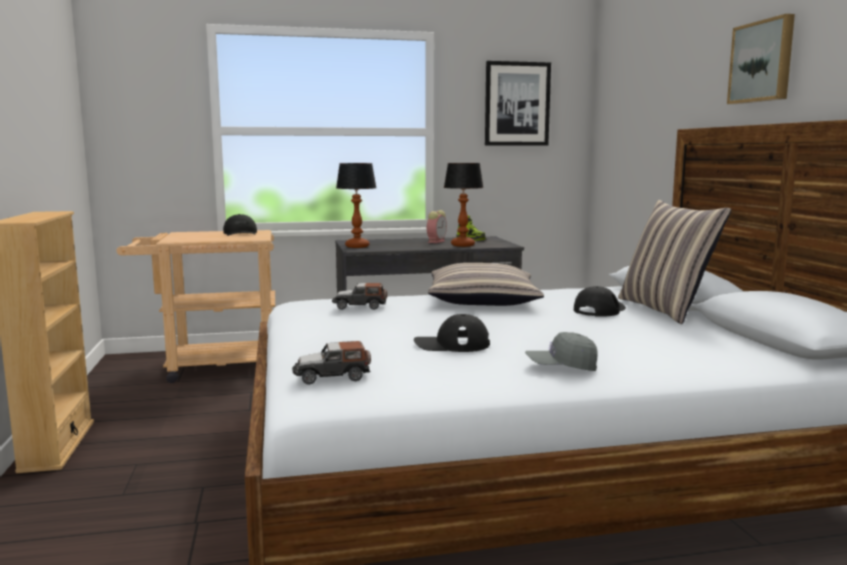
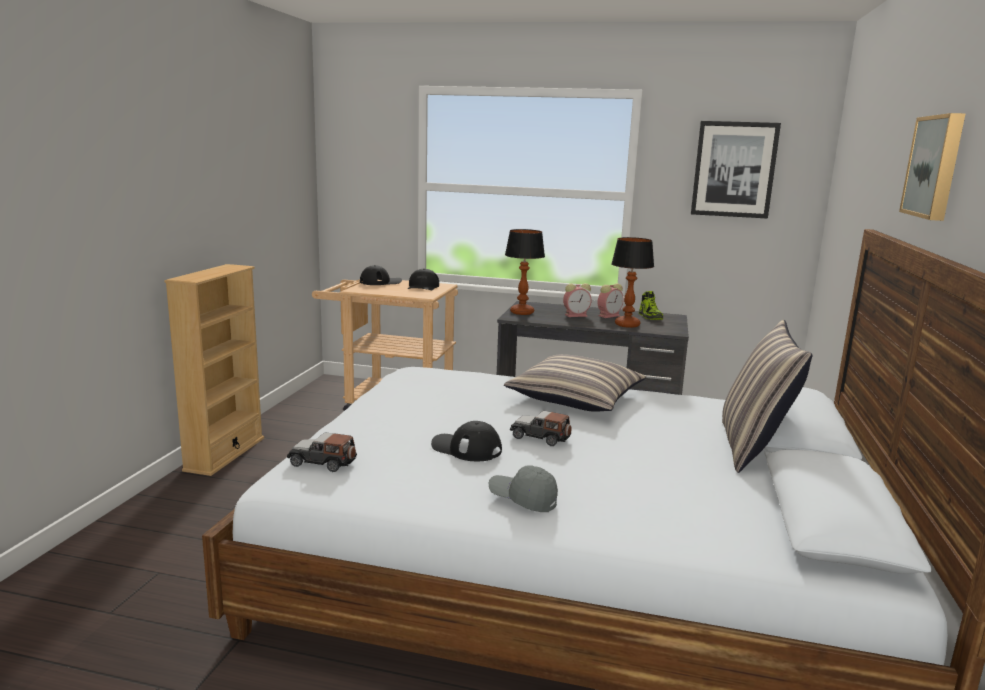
camera: 25 degrees right, 5 degrees up
(359, 306) = (447, 386): toy car -> toy car (540, 437)
(409, 244) = (576, 315): none -> alarm clock
(599, 310) = (677, 434): black cap -> black cap (380, 282)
○ ○ ○
▶ **PROBLEM STATEMENT**
Begin with the line that contains "(409, 244) = (576, 315): none -> alarm clock" and print each line exactly until the data ends, including the last line.

▶ **EXERCISE ANSWER**
(409, 244) = (576, 315): none -> alarm clock
(599, 310) = (677, 434): black cap -> black cap (380, 282)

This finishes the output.